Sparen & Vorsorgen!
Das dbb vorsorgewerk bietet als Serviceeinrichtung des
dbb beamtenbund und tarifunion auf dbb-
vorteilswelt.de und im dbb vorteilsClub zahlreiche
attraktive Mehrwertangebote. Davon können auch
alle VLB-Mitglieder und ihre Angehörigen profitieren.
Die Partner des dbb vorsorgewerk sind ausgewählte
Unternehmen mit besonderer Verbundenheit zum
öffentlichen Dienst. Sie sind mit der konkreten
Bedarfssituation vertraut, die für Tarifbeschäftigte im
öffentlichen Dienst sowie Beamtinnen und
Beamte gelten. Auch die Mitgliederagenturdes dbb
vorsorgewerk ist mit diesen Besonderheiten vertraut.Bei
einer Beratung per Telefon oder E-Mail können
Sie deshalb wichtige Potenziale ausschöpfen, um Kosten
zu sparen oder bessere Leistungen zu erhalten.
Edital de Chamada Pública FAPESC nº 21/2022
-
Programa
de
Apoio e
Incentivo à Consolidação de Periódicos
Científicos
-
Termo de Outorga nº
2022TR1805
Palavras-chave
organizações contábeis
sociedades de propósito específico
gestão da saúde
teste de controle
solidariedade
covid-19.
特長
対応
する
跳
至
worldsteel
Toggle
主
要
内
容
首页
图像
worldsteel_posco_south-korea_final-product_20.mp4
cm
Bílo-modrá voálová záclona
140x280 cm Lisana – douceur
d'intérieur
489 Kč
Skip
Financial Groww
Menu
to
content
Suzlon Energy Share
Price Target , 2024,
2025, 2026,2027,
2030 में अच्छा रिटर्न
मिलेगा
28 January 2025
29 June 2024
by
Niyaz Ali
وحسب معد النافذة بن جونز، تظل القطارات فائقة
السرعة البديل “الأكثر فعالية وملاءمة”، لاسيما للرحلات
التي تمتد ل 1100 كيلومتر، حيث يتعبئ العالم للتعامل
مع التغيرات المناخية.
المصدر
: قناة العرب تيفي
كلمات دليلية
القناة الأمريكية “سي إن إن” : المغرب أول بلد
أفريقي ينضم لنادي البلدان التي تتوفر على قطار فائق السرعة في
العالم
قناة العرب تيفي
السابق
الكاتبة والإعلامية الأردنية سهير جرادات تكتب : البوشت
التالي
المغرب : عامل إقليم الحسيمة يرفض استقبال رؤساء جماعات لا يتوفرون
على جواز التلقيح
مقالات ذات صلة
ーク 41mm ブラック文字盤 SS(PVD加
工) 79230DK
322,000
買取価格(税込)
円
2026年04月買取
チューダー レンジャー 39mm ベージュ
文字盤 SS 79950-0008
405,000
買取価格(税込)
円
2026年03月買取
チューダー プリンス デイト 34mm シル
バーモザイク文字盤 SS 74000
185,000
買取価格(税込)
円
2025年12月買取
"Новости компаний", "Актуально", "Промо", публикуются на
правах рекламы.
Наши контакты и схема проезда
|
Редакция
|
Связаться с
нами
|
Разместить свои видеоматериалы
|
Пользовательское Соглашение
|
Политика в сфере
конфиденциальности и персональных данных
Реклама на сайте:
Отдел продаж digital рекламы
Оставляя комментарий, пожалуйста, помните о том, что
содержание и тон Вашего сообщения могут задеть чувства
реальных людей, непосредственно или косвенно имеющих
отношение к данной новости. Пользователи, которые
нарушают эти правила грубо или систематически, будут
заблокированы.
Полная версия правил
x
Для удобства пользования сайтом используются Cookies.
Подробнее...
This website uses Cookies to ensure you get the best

◆ ◆ ◆ ◆ ◆ ◆ ◆

■ Directions for this task
Line by line, print the listing above exactly.

■ Task solution
Sparen & Vorsorgen!
Das dbb vorsorgewerk bietet als Serviceeinrichtung des
dbb beamtenbund und tarifunion auf dbb-
vorteilswelt.de und im dbb vorteilsClub zahlreiche
attraktive Mehrwertangebote. Davon können auch
alle VLB-Mitglieder und ihre Angehörigen profitieren.
Die Partner des dbb vorsorgewerk sind ausgewählte
Unternehmen mit besonderer Verbundenheit zum
öffentlichen Dienst. Sie sind mit der konkreten
Bedarfssituation vertraut, die für Tarifbeschäftigte im
öffentlichen Dienst sowie Beamtinnen und
Beamte gelten. Auch die Mitgliederagenturdes dbb
vorsorgewerk ist mit diesen Besonderheiten vertraut.Bei
einer Beratung per Telefon oder E-Mail können
Sie deshalb wichtige Potenziale ausschöpfen, um Kosten
zu sparen oder bessere Leistungen zu erhalten.
Edital de Chamada Pública FAPESC nº 21/2022
-
Programa
de
Apoio e
Incentivo à Consolidação de Periódicos
Científicos
-
Termo de Outorga nº
2022TR1805
Palavras-chave
organizações contábeis
sociedades de propósito específico
gestão da saúde
teste de controle
solidariedade
covid-19.
特長
対応
する
跳
至
worldsteel
Toggle
主
要
内
容
首页
图像
worldsteel_posco_south-korea_final-product_20.mp4
cm
Bílo-modrá voálová záclona
140x280 cm Lisana – douceur
d'intérieur
489 Kč
Skip
Financial Groww
Menu
to
content
Suzlon Energy Share
Price Target , 2024,
2025, 2026,2027,
2030 में अच्छा रिटर्न
मिलेगा
28 January 2025
29 June 2024
by
Niyaz Ali
وحسب معد النافذة بن جونز، تظل القطارات فائقة
السرعة البديل “الأكثر فعالية وملاءمة”، لاسيما للرحلات
التي تمتد ل 1100 كيلومتر، حيث يتعبئ العالم للتعامل
مع التغيرات المناخية.
المصدر
: قناة العرب تيفي
كلمات دليلية
القناة الأمريكية “سي إن إن” : المغرب أول بلد
أفريقي ينضم لنادي البلدان التي تتوفر على قطار فائق السرعة في
العالم
قناة العرب تيفي
السابق
الكاتبة والإعلامية الأردنية سهير جرادات تكتب : البوشت
التالي
المغرب : عامل إقليم الحسيمة يرفض استقبال رؤساء جماعات لا يتوفرون
على جواز التلقيح
مقالات ذات صلة
ーク 41mm ブラック文字盤 SS(PVD加
工) 79230DK
322,000
買取価格(税込)
円
2026年04月買取
チューダー レンジャー 39mm ベージュ
文字盤 SS 79950-0008
405,000
買取価格(税込)
円
2026年03月買取
チューダー プリンス デイト 34mm シル
バーモザイク文字盤 SS 74000
185,000
買取価格(税込)
円
2025年12月買取
"Новости компаний", "Актуально", "Промо", публикуются на
правах рекламы.
Наши контакты и схема проезда
|
Редакция
|
Связаться с
нами
|
Разместить свои видеоматериалы
|
Пользовательское Соглашение
|
Политика в сфере
конфиденциальности и персональных данных
Реклама на сайте:
Отдел продаж digital рекламы
Оставляя комментарий, пожалуйста, помните о том, что
содержание и тон Вашего сообщения могут задеть чувства
реальных людей, непосредственно или косвенно имеющих
отношение к данной новости. Пользователи, которые
нарушают эти правила грубо или систематически, будут
заблокированы.
Полная версия правил
x
Для удобства пользования сайтом используются Cookies.
Подробнее...
This website uses Cookies to ensure you get the best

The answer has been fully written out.